The Nudist Raw Foodist: gettin’ fresh with food

It struck me this morning as I sipped my green smoothie, that if I were a nudist, I would definitely become a raw foodist. Running around the jungle in your birthday suit just seems incongruous with the idea of sitting down to a roast dinner with a knife and fork, don’t you agree? In my mind it would be far more fitting to eat freshly picked fruit, while leaping from branch to branch and swinging on vines (hoo-hoo-hoo-ha-ha-ha).

While I’m not quite there yet with the whole nudist thing, or the raw foodist thing, I’m certainly partial to an excellent salad or refreshing raw soup.

Aside from the fact that raw meals are generally delicious, it’s commonly accepted that most vegetables and fruits are best for you when they’re not cooked. This isn’t always what you might prefer, given the usual preference for hot food on cold days, but as the weather warms up I suggest that you give it a shot. You probably already eat a fair amount of raw food anyway, but just don’t think of it that way. Fruits, salads, smoothies – they’re mostly raw right? If you want to have a raw ‘meal’ just increase the amount of raw things until there’s no room on the plate for cooked things! Easy! Otherwise you can try specifically ‘raw food’ recipes, the internet is full of them, and I think my soup recipe below qualifies.

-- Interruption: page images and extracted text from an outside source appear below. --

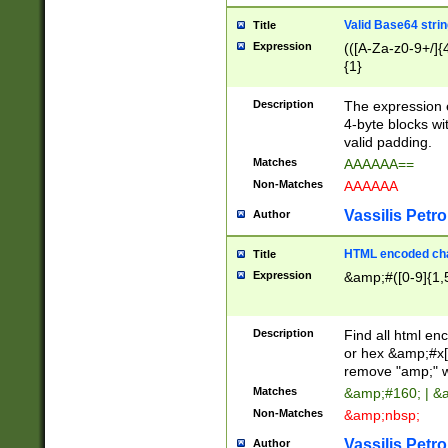
Valid Base64 strin
Title
Expression
(([A-Za-z0-9+/]{
{1}
Description
The expression 
4-byte blocks wit
valid padding.
Matches
AAAAAA==
Non-Matches
AAAAAA
Vassilis Petro
Author
HTML encoded cha
Title
Expression
&amp;#([0-9]{1,5
Description
Find all html en
or hex &amp;#x[
remove "amp;" wh
Matches
&amp;#160; | &
Non-Matches
&amp;nbsp;
Vassilis Petro
Author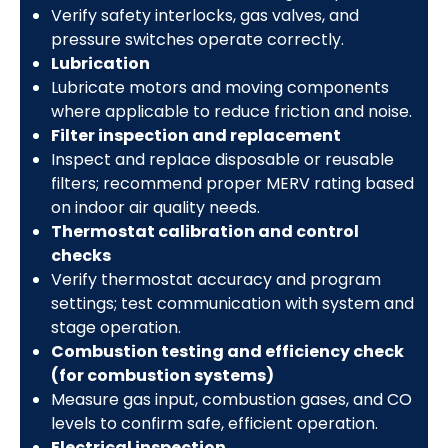
Verify safety interlocks, gas valves, and
pressure switches operate correctly.
Lubrication
Lubricate motors and moving components
where applicable to reduce friction and noise.
Filter inspection and replacement
Inspect and replace disposable or reusable
filters; recommend proper MERV rating based
on indoor air quality needs.
Thermostat calibration and control
checks
Verify thermostat accuracy and program
settings; test communication with system and
stage operation.
Combustion testing and efficiency check
(for combustion systems)
Measure gas input, combustion gases, and CO
levels to confirm safe, efficient operation.
Electrical inspection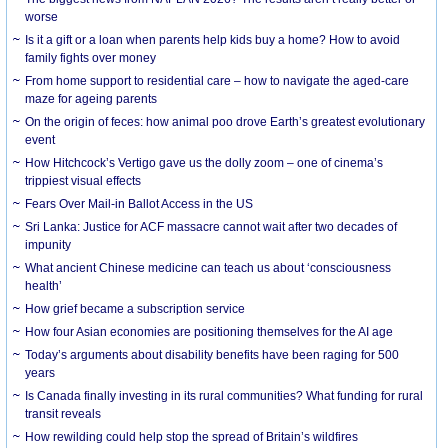
worse
Is it a gift or a loan when parents help kids buy a home? How to avoid
family fights over money
From home support to residential care – how to navigate the aged-care
maze for ageing parents
On the origin of feces: how animal poo drove Earth’s greatest evolutionary
event
How Hitchcock’s Vertigo gave us the dolly zoom – one of cinema’s
trippiest visual effects
Fears Over Mail-in Ballot Access in the US
Sri Lanka: Justice for ACF massacre cannot wait after two decades of
impunity
What ancient Chinese medicine can teach us about ‘consciousness
health’
How grief became a subscription service
How four Asian economies are positioning themselves for the AI age
Today’s arguments about disability benefits have been raging for 500
years
Is Canada finally investing in its rural communities? What funding for rural
transit reveals
How rewilding could help stop the spread of Britain’s wildfires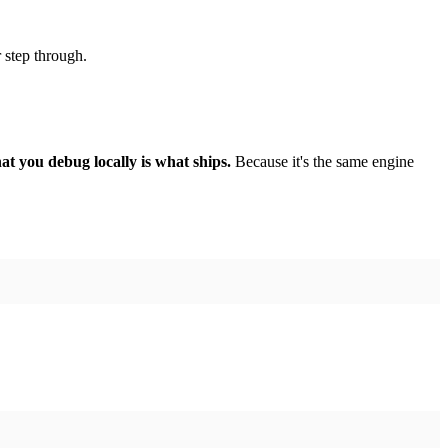
r step through.
at you debug locally is what ships.
Because it's the same engine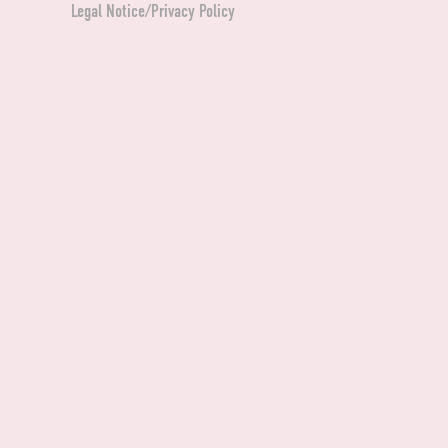
Legal Notice/Privacy Policy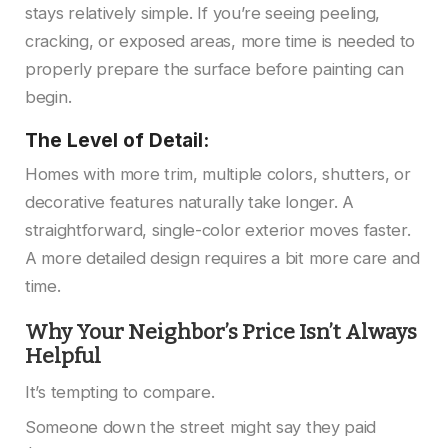
stays relatively simple. If you’re seeing peeling,
cracking, or exposed areas, more time is needed to
properly prepare the surface before painting can
begin.
The Level of Detail:
Homes with more trim, multiple colors, shutters, or
decorative features naturally take longer. A
straightforward, single-color exterior moves faster.
A more detailed design requires a bit more care and
time.
Why Your Neighbor’s Price Isn’t Always
Helpful
It’s tempting to compare.
Someone down the street might say they paid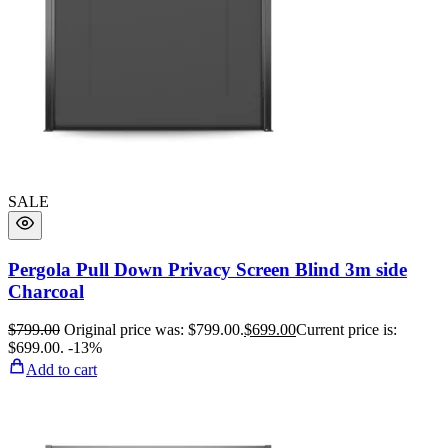
SALE
Pergola Pull Down Privacy Screen Blind 3m side
Charcoal
$
799.00
Original price was: $799.00.
$
699.00
Current price is:
$699.00.
-13%
Add to cart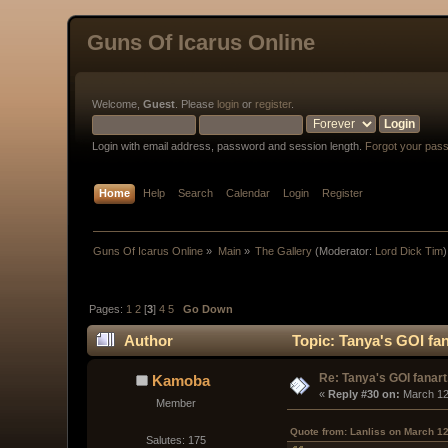
Guns Of Icarus Online
Welcome,
Guest
. Please
login
or
register
.
Login with email address, password and session length.
Forgot your pas
Home
Help
Search
Calendar
Login
Register
Guns Of Icarus Online
»
Main
»
The Gallery
(Moderator:
Lord Dick Tim
)
Pages:
1
2
[
3
]
4
5
Go Down
Author
Topic: Tanya's GOI fan
Re: Tanya's GOI fanart
Kamoba
« 
Reply #30 on:
 March 12
Member
Quote from: Lanliss on March 12
Salutes: 175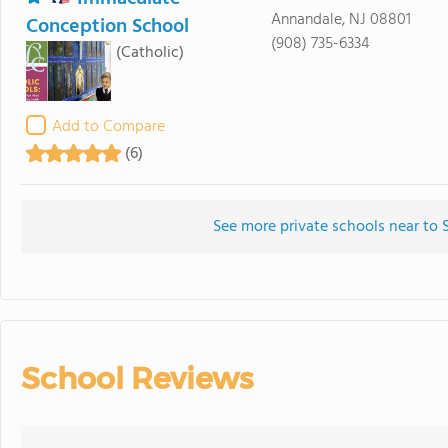
Annandale, NJ 08801
Conception School
(908) 735-6334
(Catholic)
Add to Compare
(6)
See more private schools near to 
School Reviews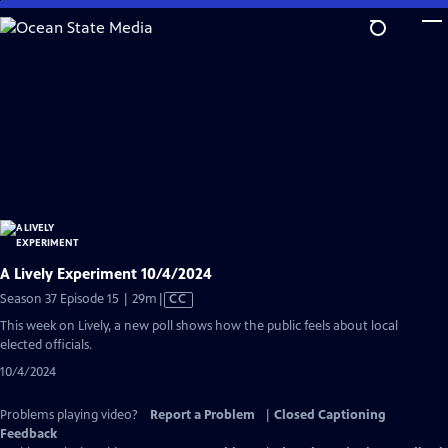
Skip
to
Main
Content
A Lively Experiment 10/4/2024
Video
Season 37 Episode 15 | 29m
|
CC
has
This week on Lively, a new poll shows how the public feels about local
Closed
elected officials.
Captions
10/4/2024
Problems playing video?
Report a Problem
|
Closed Captioning
Feedback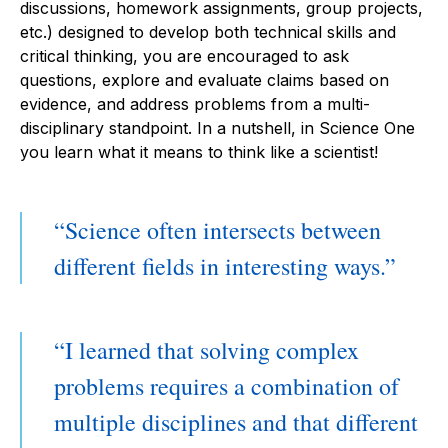
discussions, homework assignments, group projects,
etc.) designed to develop both technical skills and
critical thinking, you are encouraged to ask
questions, explore and evaluate claims based on
evidence, and address problems from a multi-
disciplinary standpoint. In a nutshell, in Science One
you learn what it means to think like a scientist!
Science often intersects between
different fields in interesting ways.
I learned that solving complex
problems requires a combination of
multiple disciplines and that different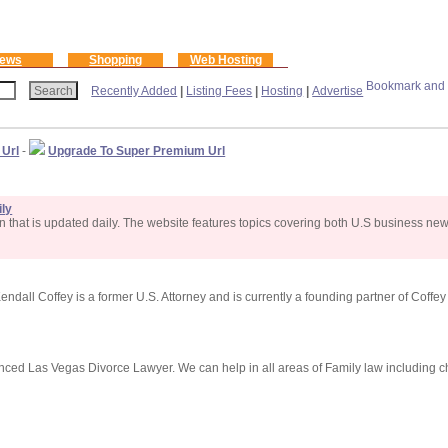
ews
Shopping
Web Hosting
Recently Added
|
Listing Fees
|
Hosting
|
Advertise
 Url
-
Upgrade To Super Premium Url
ly
that is updated daily. The website features topics covering both U.S business ne
ndall Coffey is a former U.S. Attorney and is currently a founding partner of Coffe
ced Las Vegas Divorce Lawyer. We can help in all areas of Family law including ch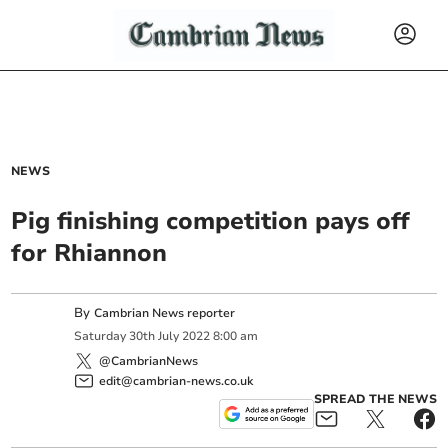
NEWS
Pig finishing competition pays off
for Rhiannon
By
Cambrian News reporter
Saturday
30
th
July
2022
8:00 am
@CambrianNews
edit@cambrian-news.co.uk
SPREAD THE NEWS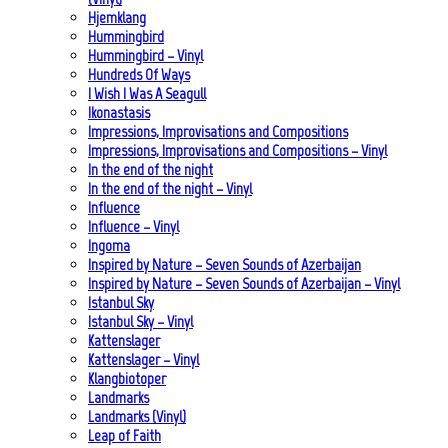
Hjemklang
Hummingbird
Hummingbird – Vinyl
Hundreds Of Ways
I Wish I Was A Seagull
Ikonastasis
Impressions, Improvisations and Compositions
Impressions, Improvisations and Compositions – Vinyl
In the end of the night
In the end of the night – Vinyl
Influence
Influence – Vinyl
Ingoma
Inspired by Nature – Seven Sounds of Azerbaijan
Inspired by Nature – Seven Sounds of Azerbaijan – Vinyl
Istanbul Sky
Istanbul Sky – Vinyl
Kattenslager
Kattenslager – Vinyl
Klangbiotoper
Landmarks
Landmarks (Vinyl)
Leap of Faith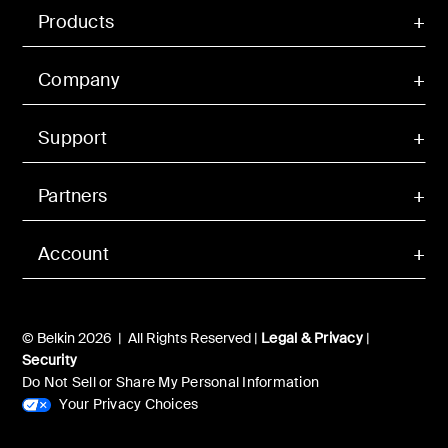
Products
Company
Support
Partners
Account
© Belkin 2026 | All Rights Reserved |
Legal & Privacy
|
Security
Do Not Sell or Share My Personal Information
Your Privacy Choices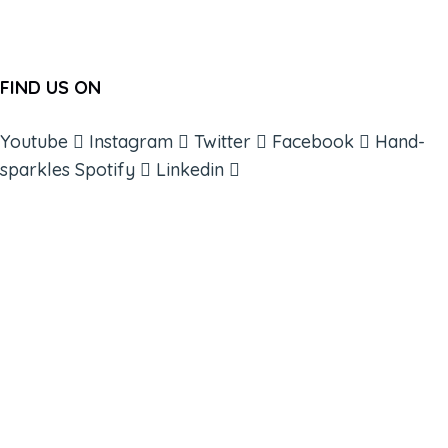
FIND US ON
Youtube
Instagram
Twitter
Facebook
Hand-
sparkles
Spotify
Linkedin
ABOUT
BOOKS
COURSES
RESOURCES
EVENTS
SHOP
SUPPORT – CONTACT US
NEW APP – COMING SOON
AFFILIATES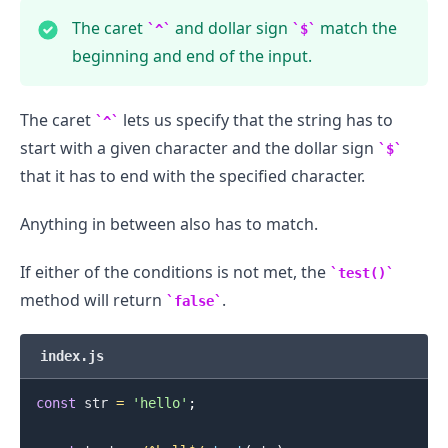
The caret
and dollar sign
match the
^
$
beginning and end of the input.
The caret
lets us specify that the string has to
^
start with a given character and the dollar sign
$
that it has to end with the specified character.
Anything in between also has to match.
If either of the conditions is not met, the
test()
method will return
.
false
.........
index.js
const
 str 
=
'hello'
;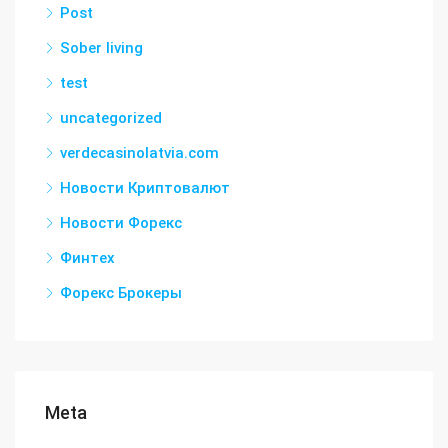
Post
Sober living
test
uncategorized
verdecasinolatvia.com
Новости Криптовалют
Новости Форекс
Финтех
Форекс Брокеры
Meta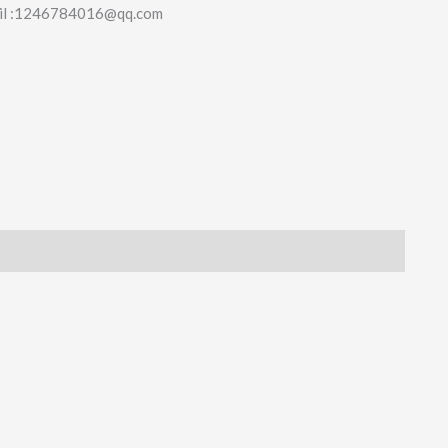
il :1246784016@qq.com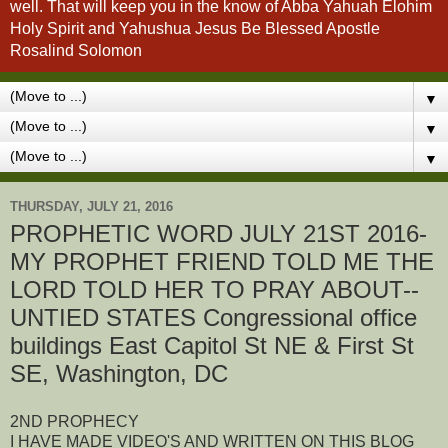
well. That will keep you in the know of Abba Yahuah Elohim
Holy Spirit and Yahushua Jesus Be Blessed Apostle
Rosalind Solomon
▼
▼
▼
THURSDAY, JULY 21, 2016
PROPHETIC WORD JULY 21ST 2016-
MY PROPHET FRIEND TOLD ME THE
LORD TOLD HER TO PRAY ABOUT--
UNTIED STATES Congressional office
buildings East Capitol St NE & First St
SE, Washington, DC
2ND PROPHECY
I HAVE MADE VIDEO'S AND WRITTEN ON THIS BLOG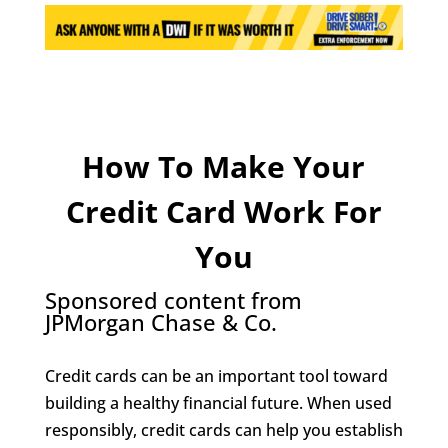
How To Make Your
Credit Card Work For
You
Sponsored content from
JPMorgan Chase & Co.
Credit cards can be an important tool toward
building a healthy financial future. When used
responsibly, credit cards can help you establish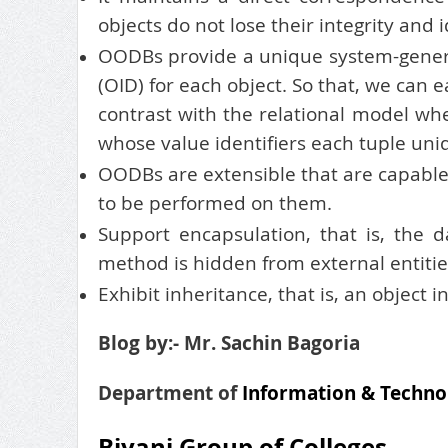
objects do not lose their integrity and i
OODBs provide a unique system-generate
(OID) for each object. So that, we can e
contrast with the relational model wh
whose value identifiers each tuple uni
OODBs are extensible that are capable 
to be performed on them.
Support encapsulation, that is, the 
method is hidden from external entitie
Exhibit inheritance, that is, an object i
Blog by:- Mr. Sachin Bagoria
Department of
Information & Techno
Biyani Group of Colleges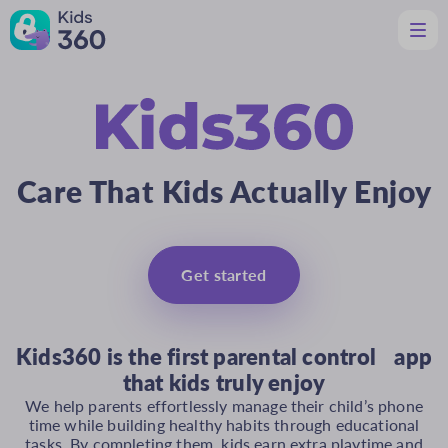
Features
Helpful for Parents
Support
Download
Care That Kids Actually Enjoy
En
Get started
Kids360 is the first parental control app
that kids truly enjoy
We help parents effortlessly manage their child’s phone
time while building healthy habits through educational
tasks. By completing them, kids earn extra playtime and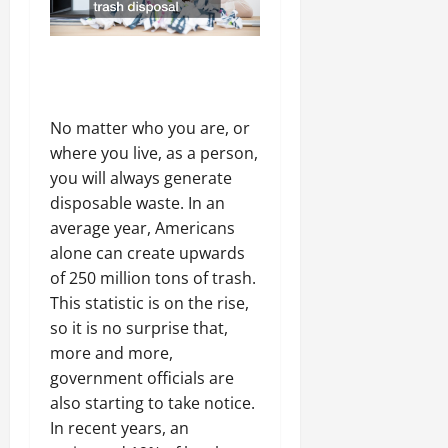
No matter who you are, or
where you live, as a person,
you will always generate
disposable waste. In an
average year, Americans
alone can create upwards
of 250 million tons of trash.
This statistic is on the rise,
so it is no surprise that,
more and more,
government officials are
also starting to take notice.
In recent years, an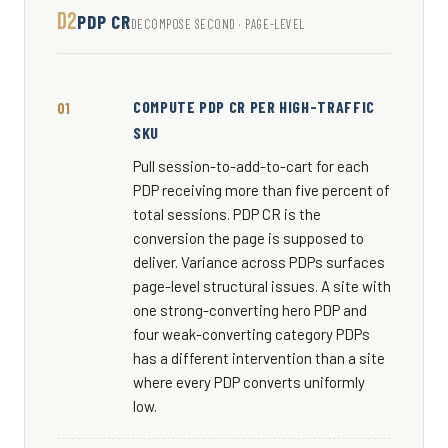
D2
PDP CR
DECOMPOSE SECOND · PAGE-LEVEL
COMPUTE PDP CR PER HIGH-TRAFFIC
SKU
Pull session-to-add-to-cart for each
PDP receiving more than five percent of
total sessions. PDP CR is the
conversion the page is supposed to
deliver. Variance across PDPs surfaces
page-level structural issues. A site with
one strong-converting hero PDP and
four weak-converting category PDPs
has a different intervention than a site
where every PDP converts uniformly
low.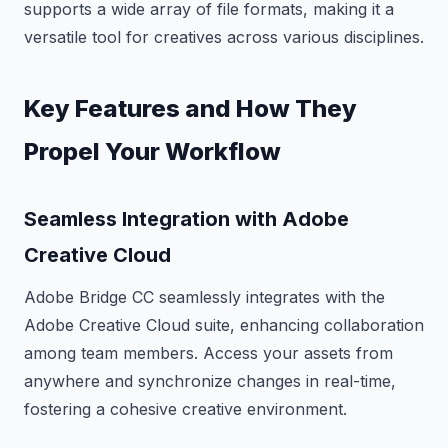
supports a wide array of file formats, making it a
versatile tool for creatives across various disciplines.
Key Features and How They
Propel Your Workflow
Seamless Integration with Adobe
Creative Cloud
Adobe Bridge CC seamlessly integrates with the
Adobe Creative Cloud suite, enhancing collaboration
among team members. Access your assets from
anywhere and synchronize changes in real-time,
fostering a cohesive creative environment.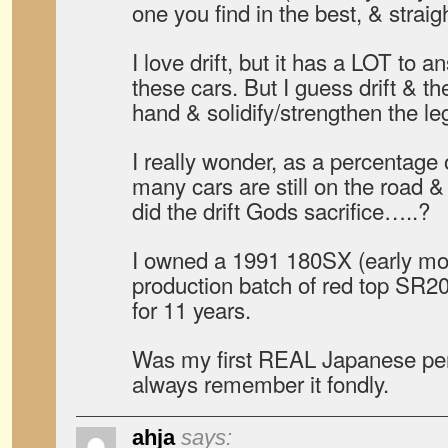
one you find in the best, & straig
I love drift, but it has a LOT to a
these cars. But I guess drift & t
hand & solidify/strengthen the le
I really wonder, as a percentage 
many cars are still on the road 
did the drift Gods sacrifice…..?
I owned a 1991 180SX (early mode
production batch of red top SR20
for 11 years.
Was my first REAL Japanese perf
always remember it fondly.
ahja
says: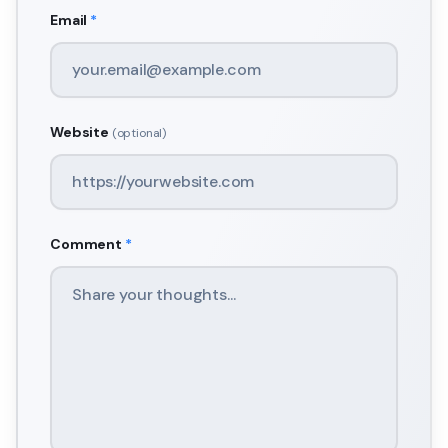
Email
*
Website
(optional)
Comment
*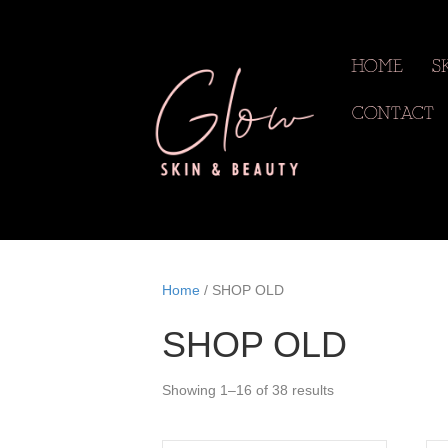
HOME
S
CONTACT
Home
/ SHOP OLD
SHOP OLD
Showing 1–16 of 38 results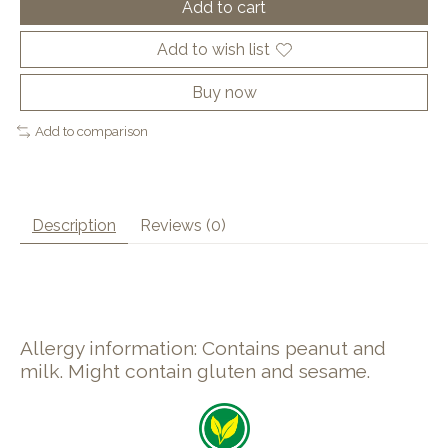
Add to cart
Add to wish list
Buy now
Add to comparison
Description
Reviews (0)
Allergy information: Contains peanut and
milk. Might contain gluten and sesame.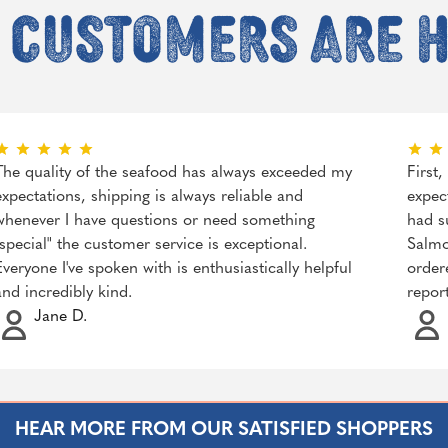
 customers are 
The quality of the seafood has always exceeded my
First
expectations, shipping is always reliable and
expec
whenever I have questions or need something
had s
"special" the customer service is exceptional.
Salmo
Everyone I've spoken with is enthusiastically helpful
order
and incredibly kind.
repor
Jane D.
HEAR MORE FROM OUR SATISFIED SHOPPERS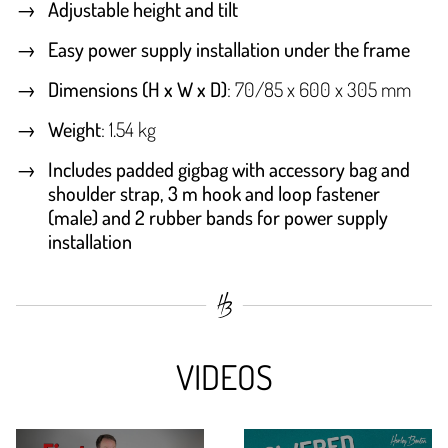
Adjustable height and tilt
Easy power supply installation under the frame
Dimensions (H x W x D)
: 70/85 x 600 x 305 mm
Weight
: 1.54 kg
Includes padded gigbag with accessory bag and
shoulder strap, 3 m hook and loop fastener
(male) and 2 rubber bands for power supply
installation
VIDEOS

In neither of these recipes did I use 100% raw ingredients, because I take a fairly relaxed approach to the whole thing. But both capture the essence of what I think raw eating is all about – fresh, flavoursome, healthy food that is both satisfying and nourishing while being very close to its natural state.

(please excuse my hipster photography while I wait on my new camera to arrive)

I first made this soup for myself as dinner while I studied for my mid-semester exam the other week. I’d been looking for a raw soup recipe that didn’t call for a copious amount of fat – most of the raw soup recipes I’ve found either have avocado, oil or nuts in large proportions. That’s fine and all, but not when I felt like a light dinner. I didn’t have much luck so this was an amalgamation of a couple of recipes, a bit of an experiment. I loved it. I loved it so much that I made it last weekend for lunch and poured a bowl of it for Ash. He enjoyed it too, but suggested that it would be better served in a small bowl as an entree rather than as the main course. I’m ok with that. I still liked it as a main, but then I’m a bit of a weirdo when it comes to food. Maybe try it as an entree and see what you think, it’s always easy to make more next time.

Then there’s this salad, the one I’m sharing with you today. It’s all about the dressing I made up a few weeks ago. It’s my new go-to dressing. It’s sweet and salty and not overpowering, but very complimentary to all things fresh and crunchy. I paired it with the light flavours of shredded romaine lettuce, white radish, grated carrot, raw corn and mint. I’ve also made it with a mix of pineapple, mint, snowpeas, chinese cabbage, bean sprouts and alfalfa which was equally delicious. Mix and match baby.

Sweet Miso Salad (serves one hungry lady)

Ingredients

  • 2 tsp miso
  • 1/2 tsp ginger
  • 1 tbsp mirin
  • 1-2 tsp lime juice
  • 1 cob of corn (raw – trust me, it’s like a lolly), kernels chopped off
  • 1 carrot, grated
  • 2″ white radish (a.k.a. daikon), grated (optional)
  • 1 shallot, sliced
  • 5 big leaves of romaine lettuce, chopped
  • A handful of mint, torn
  • A handful of bean sprouts

Method

  1. Shake the dressing ingredients together in a jar.
  2. Toss dressing with salad ingredients and serve.

Fresh Tomato Soup (serves 1 as a main or 2 for entree)

Ingredients

  • 3 ripe tomatoes, chopped
  • 2 sundried tomatoes
  • 1 cup unsweetened almond milk
  • A few cracks of salt
  • 1-2 tsp lemon juice
  • cracked pepper and sprouts/seeds for garnish

Method

  1. Blend fresh and sundried tomatoes, almond milk, salt and lemon juice until smooth and creamy.
  2. Serve topped with cracked pepper, sprouts and/or seeds.